- [Text provided]
Research Article

Adding Virtual Reality Pain Neuroscience Education to Usual Care for Chronic Low Back Pain: An Exploratory Study

David Boyce¹, Daniel Stopher^2,3 and Adriaan Louw³*

¹Hanover College, Doctor of Physical Therapy Program, USA

²ProRehab Physical Therapy, USA

³Evidence in Motion, Pain Science, USA

Submission:June 18, 2024;Published: July 02, 2024

*Corresponding author: Adriaan Louw, PT, PhD, Evidence in Motion, 605 Pennsylvania Ave, Story City, IA, USA

How to cite this article: Boyce D, Stopher D, Louw A. Adding Virtual Reality Pain Neuroscience Education to Usual Care for Chronic Low Back Pain: An Exploratory Study. J Yoga & Physio. 2024; 11(4): 555817 DOI:10.19080/JYP.2024.11.555817

Abstract

Introduction: Evidence supports adding cognitive and behavioral treatments such as pain neuroscience education (PNE) for chronic low back pain (CLBP). Advances in digital therapeutics, adding technology is being explored to determine its ability to add clinical benefit and foster greater independence for patients. This exploratory study tested if adding PNE virtual reality (PNE-VR) to usual care (UC) physical therapy (PT) for CLBP added benefits.
Materials and Methods: Thirty patients presenting to PT with CLBP were randomly allocated to receive UC PT or PNE-VR plus UC for CLBP. UC was based on the most recent practice guidelines for CLBP, focusing on manual therapy, trunk coordination, directional preference exercises, progressive endurance exercises, and fitness activities. PNE-VR consisted of a virtual reality experience of pain metaphors (5-7 minutes) explaining persistent pain, spreading pain, pain with stress/temperature changes, fatigue, sleep disturbance, and focus and concentration deficits. PNE-VR additionally added breathing exercises and mindfulness exercises following PNE. Patients attended PT twice a week for three weeks and initial measurements included Oswestry Disability Index (ODI), pain catastrophization scale (PCS), and self-reported pain – numeric pain rating scale (NPRS). At each visit, NPRS was measured, and after visits three and six, a global rating of change (GROC) scale was administered. After six visits, the ODI, PCS, NPRS. and GROC was repeated.
Results: PNE-VR added to UC yielded superior results to UC for CLBP for self-reported pain (p = 0.04), exceeding minimal clinical important difference (MCID) for the PNE-VR group. Patient satisfaction did not reach statistical significance (p = 0.10) between the two groups, but the PNE-VR group’s difference exceeded MCID for the GROC, and the UC group did not. No differences between groups were found for ODI (p = 0.27) or PCS (p = 0.14). Prior to treatment, three UC patients and seven PNE-VR patients exceeded the cut-off score of a high PCS (>30). Following treatment, only one UC patient moved below the high PCS cut-off score, whereas five PNE-VR group patients moved below the cut-off score.

- [Given records]
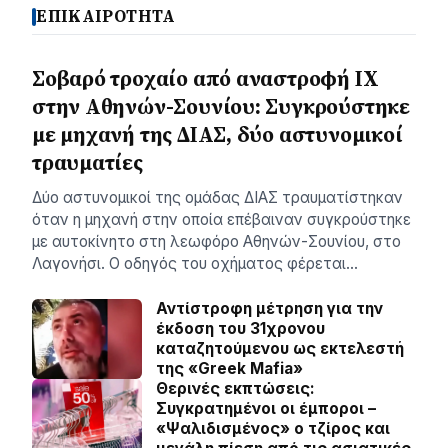
ΕΠΙΚΑΙΡΟΤΗΤΑ
Σοβαρό τροχαίο από αναστροφή ΙΧ
στην Αθηνών-Σουνίου: Συγκρούστηκε
με μηχανή της ΔΙΑΣ, δύο αστυνομικοί
τραυματίες
Δύο αστυνομικοί της ομάδας ΔΙΑΣ τραυματίστηκαν
όταν η μηχανή στην οποία επέβαιναν συγκρούστηκε
με αυτοκίνητο στη λεωφόρο Αθηνών-Σουνίου, στο
Λαγονήσι. Ο οδηγός του οχήματος φέρεται…
Αντίστροφη μέτρηση για την
έκδοση του 31χρονου
καταζητούμενου ως εκτελεστή
της «Greek Mafia»
Θερινές εκπτώσεις:
Συγκρατημένοι οι έμποροι –
«Ψαλιδισμένος» ο τζίρος και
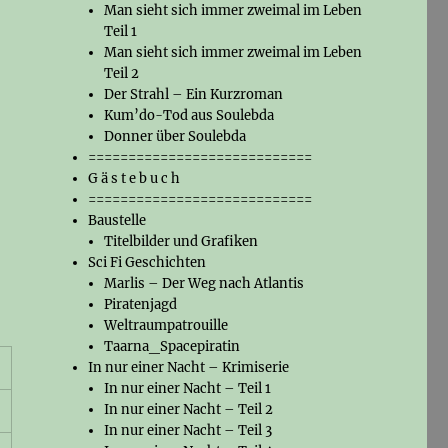
Man sieht sich immer zweimal im Leben
Teil 1
Man sieht sich immer zweimal im Leben
Teil 2
Der Strahl – Ein Kurzroman
Kum’do-Tod aus Soulebda
Donner über Soulebda
============================
G ä s t e b u c h
============================
Baustelle
Titelbilder und Grafiken
Sci Fi Geschichten
Marlis – Der Weg nach Atlantis
Piratenjagd
Weltraumpatrouille
Taarna_Spacepiratin
In nur einer Nacht – Krimiserie
In nur einer Nacht – Teil 1
In nur einer Nacht – Teil 2
In nur einer Nacht – Teil 3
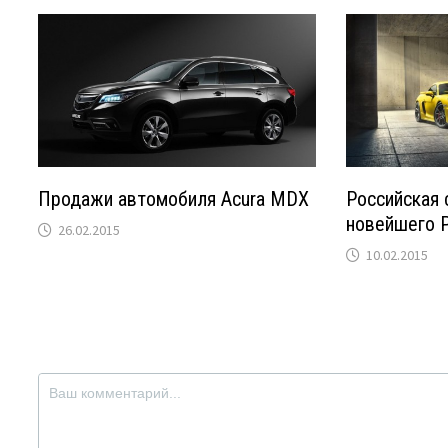
Продажи автомобиля Acura MDX
Российская 
новейшего P
26.02.2015
10.02.2015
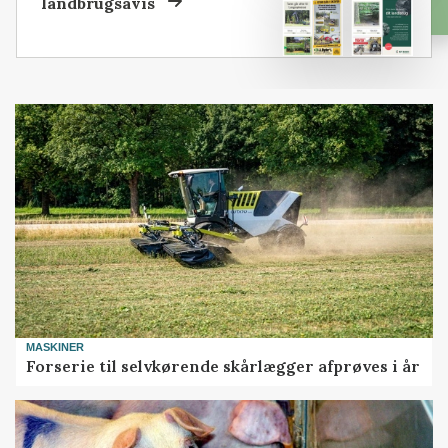
landbrugsavis
MASKINER
Forserie til selvkørende skårlægger afprøves i år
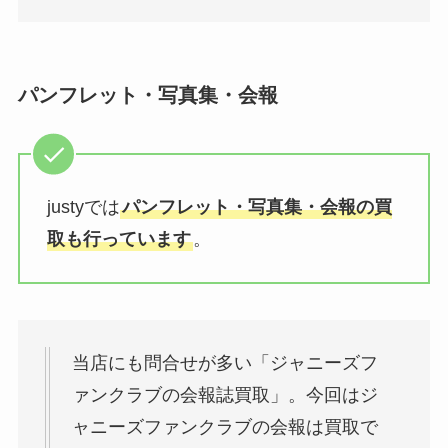
パンフレット・写真集・会報
justyでは
パンフレット・写真集・会報の買
取も行っています
。
当店にも問合せが多い「ジャニーズフ
ァンクラブの会報誌買取」。今回はジ
ャニーズファンクラブの会報は買取で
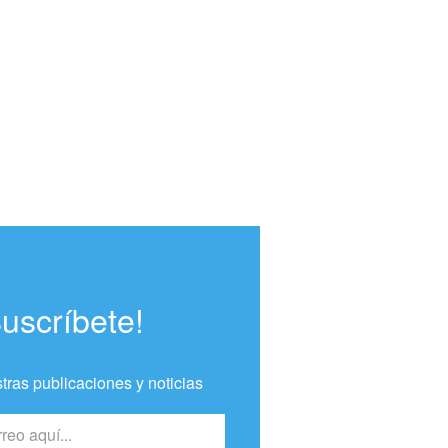
Suscríbete!
tras publicaciones y noticias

- [Problems to work on]
A - In the virtual reality pain education study, how often and for how long did patients attend physical therapy?
B - From the virtual reality pain education study, extract the stretch from "Introduction: Evidence supports" through "CLBP added benefits.".
C - Write the next part of the virtual reality pain education study, picking up after its last sentence.

- [Task-by-task results]
A - Twice a week for three weeks.

B -
Introduction: Evidence supports adding cognitive and behavioral treatments such as pain neuroscience education (PNE) for chronic low back pain (CLBP). Advances in digital therapeutics, adding technology is being explored to determine its ability to add clinical benefit and foster greater independence for patients. This exploratory study tested if adding PNE virtual reality (PNE-VR) to usual care (UC) physical therapy (PT) for CLBP added benefits.

C -
Conclusion: Adding PNE-VR to UC yielded potential benefits over UC for CLBP, including self-reported pain and patient satisfaction. No added benefit was found regarding disability and pain catastrophizing. Future and larger-scale studies should explore the addition of digital therapeutics to UC to add additional patient benefits from PT.

Keywords: Pain Neuroscience Education; Virtual Reality; Chronic Low Back Pain; Physical Therapy; Digital Therapeutics

Abbreviations: CLBP: Chronic Low Back Pain; GROC: Global Rating of Change; MCID: Minimal Clinical Important Difference; MDC: Minimal Detectable Change; NPRS: Numeric Pain Rating Scale; ODI: Oswestry Disability Index; PCS: Pain Catastrophization Scale; PNE: Pain Neuroscience Education; PNE-VR: Pain Neuroscience Education Virtual Reality; PT: Physical Therapy; UC: Usual Care; US: United States

Introduction

It is well reported that low back pain is the most common musculoskeletal disorder in the world, leading to high rates of pain and disability, especially chronic low back pain (CLBP) [1]. It is reported that approximately one in three patients with low back pain develop CLBP, with symptoms present one year later [2]. CLBP is a major global issue as it has been shown to be the leading cause of disability and healthcare costs [3]. On a clinical level, CLBP is a challenge for healthcare providers, with data showing that 80-90% of patients with low back often being diagnosed with “non-specific” low back pain, adding little to no additional clinical guidance for diagnosis, treatment, clinical pathways, risk factors, etc. [4].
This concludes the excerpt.